Do Not Be Tempted To Buy An Illegal Vehicle!
Illegal used-car imports from Japan, China and Singapore sold on the black market in South Africa are costing the country millions in lost revenue.
These illegal vehicles are destined for neighbouring countries and are banned from being sold in South Africa in order to protect the vehicle industry.The imports that arrive on South African shores are stored in warehouses before being transported to neighbouring countries. Recently the Independent on Saturday went undercover to investigate how these cars were sold to the South African public.
- Prospective customers visit the warehouses by appointment only.
- Prices of the vehicles offered are much lower than their true value.
- All transactions are simple – there is no paperwork, no credit checks, no instalments and no need to produce driving licences.
- All transactions are done in cash with nothing going through the bank.
- In order to make the cars “legal”, customers are charged extra. In the interim temporary papers in the name of another person are issued and dealers brief customers on what to say if they are stopped by the police or traffic officers.
When buying your next car make sure you do the following:
- Never buy a vehicle advertised or displayed with foreign number plates.
- Never buy a vehicle that is registered in a foreign country – even our neighbouring countries.
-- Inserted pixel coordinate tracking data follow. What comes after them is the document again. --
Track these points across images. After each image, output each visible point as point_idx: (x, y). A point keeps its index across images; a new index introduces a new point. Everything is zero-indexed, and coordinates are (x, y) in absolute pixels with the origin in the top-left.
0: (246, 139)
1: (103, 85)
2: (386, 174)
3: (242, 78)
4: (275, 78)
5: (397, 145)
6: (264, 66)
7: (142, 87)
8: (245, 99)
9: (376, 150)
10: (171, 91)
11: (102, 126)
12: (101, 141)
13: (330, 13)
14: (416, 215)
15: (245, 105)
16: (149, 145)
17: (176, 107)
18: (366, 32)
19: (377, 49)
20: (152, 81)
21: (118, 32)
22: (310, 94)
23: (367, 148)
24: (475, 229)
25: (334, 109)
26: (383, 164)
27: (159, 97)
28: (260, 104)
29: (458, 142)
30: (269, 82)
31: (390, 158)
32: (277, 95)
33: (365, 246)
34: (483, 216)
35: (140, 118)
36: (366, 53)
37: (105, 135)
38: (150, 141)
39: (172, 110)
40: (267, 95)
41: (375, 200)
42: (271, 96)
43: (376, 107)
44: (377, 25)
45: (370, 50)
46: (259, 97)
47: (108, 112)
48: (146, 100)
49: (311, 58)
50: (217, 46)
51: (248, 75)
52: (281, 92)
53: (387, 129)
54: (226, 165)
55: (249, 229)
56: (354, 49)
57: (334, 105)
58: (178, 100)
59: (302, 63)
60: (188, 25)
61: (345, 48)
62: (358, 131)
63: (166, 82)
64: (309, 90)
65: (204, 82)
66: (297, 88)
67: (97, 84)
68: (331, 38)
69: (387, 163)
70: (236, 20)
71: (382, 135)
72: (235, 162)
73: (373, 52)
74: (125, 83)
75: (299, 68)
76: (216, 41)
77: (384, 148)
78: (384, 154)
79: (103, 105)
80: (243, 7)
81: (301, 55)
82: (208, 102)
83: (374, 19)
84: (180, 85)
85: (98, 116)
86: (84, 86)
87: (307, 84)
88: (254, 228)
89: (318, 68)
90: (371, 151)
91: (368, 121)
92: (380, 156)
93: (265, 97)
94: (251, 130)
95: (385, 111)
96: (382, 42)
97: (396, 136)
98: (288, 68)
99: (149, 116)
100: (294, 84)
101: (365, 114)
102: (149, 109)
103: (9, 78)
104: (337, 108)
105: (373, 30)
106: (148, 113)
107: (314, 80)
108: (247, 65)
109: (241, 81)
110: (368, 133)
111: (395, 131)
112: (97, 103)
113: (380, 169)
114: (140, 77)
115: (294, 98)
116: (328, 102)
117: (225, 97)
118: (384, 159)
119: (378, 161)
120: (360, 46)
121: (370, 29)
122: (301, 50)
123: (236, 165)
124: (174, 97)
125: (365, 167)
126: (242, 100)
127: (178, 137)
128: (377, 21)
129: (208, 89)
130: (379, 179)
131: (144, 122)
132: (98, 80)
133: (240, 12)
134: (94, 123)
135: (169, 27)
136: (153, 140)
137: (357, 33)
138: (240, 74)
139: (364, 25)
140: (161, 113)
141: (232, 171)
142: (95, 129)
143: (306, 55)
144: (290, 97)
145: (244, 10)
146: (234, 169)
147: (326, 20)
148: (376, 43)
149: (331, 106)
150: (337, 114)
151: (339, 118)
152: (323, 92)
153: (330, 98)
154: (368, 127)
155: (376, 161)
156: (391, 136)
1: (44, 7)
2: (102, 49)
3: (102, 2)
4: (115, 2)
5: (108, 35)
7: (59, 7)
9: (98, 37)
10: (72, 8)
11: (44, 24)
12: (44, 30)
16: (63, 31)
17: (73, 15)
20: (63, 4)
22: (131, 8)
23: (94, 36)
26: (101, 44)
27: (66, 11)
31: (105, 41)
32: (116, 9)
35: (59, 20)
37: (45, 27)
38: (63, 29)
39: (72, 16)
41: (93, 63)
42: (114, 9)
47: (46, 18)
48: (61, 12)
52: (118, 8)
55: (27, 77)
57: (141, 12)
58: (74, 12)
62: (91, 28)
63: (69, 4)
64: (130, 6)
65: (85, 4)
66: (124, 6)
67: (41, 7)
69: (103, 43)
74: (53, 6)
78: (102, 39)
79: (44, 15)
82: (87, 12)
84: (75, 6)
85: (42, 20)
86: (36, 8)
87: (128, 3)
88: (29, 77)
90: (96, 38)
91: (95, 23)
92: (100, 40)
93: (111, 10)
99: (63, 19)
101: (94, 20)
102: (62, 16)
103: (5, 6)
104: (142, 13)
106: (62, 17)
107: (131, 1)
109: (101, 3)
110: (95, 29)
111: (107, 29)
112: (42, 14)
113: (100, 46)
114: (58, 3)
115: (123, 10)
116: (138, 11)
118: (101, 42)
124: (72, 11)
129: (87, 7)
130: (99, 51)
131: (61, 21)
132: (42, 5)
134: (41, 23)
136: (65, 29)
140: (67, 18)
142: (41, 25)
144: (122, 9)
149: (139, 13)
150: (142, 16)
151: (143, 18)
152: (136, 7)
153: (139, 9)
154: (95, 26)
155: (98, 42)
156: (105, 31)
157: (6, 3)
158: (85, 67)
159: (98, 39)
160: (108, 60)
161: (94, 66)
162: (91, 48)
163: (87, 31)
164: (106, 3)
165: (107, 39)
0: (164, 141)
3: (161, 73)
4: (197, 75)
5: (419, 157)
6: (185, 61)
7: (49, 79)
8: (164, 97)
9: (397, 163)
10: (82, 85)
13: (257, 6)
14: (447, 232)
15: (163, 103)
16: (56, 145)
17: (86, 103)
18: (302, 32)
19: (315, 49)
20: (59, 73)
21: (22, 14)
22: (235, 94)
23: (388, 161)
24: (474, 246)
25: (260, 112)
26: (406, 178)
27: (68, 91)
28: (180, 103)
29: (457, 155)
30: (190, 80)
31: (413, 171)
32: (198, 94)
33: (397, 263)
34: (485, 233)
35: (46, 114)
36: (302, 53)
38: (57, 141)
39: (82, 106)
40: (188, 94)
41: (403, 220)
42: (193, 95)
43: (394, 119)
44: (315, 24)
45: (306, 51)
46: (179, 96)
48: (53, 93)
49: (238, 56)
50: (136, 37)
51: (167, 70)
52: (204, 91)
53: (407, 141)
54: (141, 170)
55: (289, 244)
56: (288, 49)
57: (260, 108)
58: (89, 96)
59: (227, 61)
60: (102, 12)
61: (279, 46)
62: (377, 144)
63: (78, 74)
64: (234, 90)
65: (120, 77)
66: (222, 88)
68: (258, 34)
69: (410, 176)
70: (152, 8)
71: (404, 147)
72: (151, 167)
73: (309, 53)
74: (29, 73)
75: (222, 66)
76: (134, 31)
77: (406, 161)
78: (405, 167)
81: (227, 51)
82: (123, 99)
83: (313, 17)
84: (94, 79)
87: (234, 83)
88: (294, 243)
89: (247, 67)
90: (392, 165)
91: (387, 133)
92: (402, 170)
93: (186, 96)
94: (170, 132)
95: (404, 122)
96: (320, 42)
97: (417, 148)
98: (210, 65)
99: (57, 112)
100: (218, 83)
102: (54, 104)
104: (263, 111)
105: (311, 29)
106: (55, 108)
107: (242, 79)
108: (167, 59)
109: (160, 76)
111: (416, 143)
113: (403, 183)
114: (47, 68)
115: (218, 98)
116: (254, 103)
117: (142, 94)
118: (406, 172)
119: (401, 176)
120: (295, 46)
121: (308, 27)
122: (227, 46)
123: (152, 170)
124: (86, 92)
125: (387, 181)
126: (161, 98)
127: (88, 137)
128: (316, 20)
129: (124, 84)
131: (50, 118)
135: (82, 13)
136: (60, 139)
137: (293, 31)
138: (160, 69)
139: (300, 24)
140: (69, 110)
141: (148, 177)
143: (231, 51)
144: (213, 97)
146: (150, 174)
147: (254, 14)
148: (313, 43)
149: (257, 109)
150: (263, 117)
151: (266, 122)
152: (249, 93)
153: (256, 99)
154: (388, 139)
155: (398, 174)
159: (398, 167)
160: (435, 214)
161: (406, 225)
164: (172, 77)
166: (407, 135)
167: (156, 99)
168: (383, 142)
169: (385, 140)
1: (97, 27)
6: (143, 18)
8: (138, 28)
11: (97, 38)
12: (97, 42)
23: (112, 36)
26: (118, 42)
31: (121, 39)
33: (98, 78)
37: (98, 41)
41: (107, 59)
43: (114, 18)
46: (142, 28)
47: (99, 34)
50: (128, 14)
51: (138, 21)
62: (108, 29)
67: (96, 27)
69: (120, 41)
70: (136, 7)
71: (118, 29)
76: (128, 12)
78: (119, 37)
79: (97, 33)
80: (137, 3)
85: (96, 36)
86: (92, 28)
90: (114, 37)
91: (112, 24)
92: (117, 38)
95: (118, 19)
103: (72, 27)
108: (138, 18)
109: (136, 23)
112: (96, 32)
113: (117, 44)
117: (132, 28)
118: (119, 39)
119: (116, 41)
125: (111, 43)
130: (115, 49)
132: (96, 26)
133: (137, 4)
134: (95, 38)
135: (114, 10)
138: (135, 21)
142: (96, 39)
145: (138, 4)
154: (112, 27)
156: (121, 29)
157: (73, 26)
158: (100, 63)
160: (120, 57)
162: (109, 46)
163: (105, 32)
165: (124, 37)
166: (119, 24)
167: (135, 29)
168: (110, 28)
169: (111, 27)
The probability of you being allowed to import the vehicle, is very low.
- Never buy a vehicle without a NaTIS registration certificate. If the vehicle is financed, the registration certificate will be at the bank and it will only be released if the vehicle is paid in full.
- Check that the information on the registration certificate and/or license disc match with the information on the vehicle. Check that all the VIN/chassis numbers on the vehicle match each other and have not been tampered with.
- Check for spelling mistakes on the registration certificate and that it is not a photo copy.
- Buy used vehicles from reputable dealers.
- Do not buy a vehicle if a microdot confirmation certificate was not issued for the vehicle by a reputable accredited microdot fitment centre. All motor vehicles, locally manufactured or imported, registered for the first time in South Africa after 1 September 2012 must be microdotted. If a vehicle has not been fitted, it should be verified and fitted with microdots. The Second-Hand Goods Act, 2009 (Act No. 6 of 2009) makes it a requirement that second-hand motor vehicle dealers must record motor vehicle details, which includes the recording of the microdot particulars on the microdot.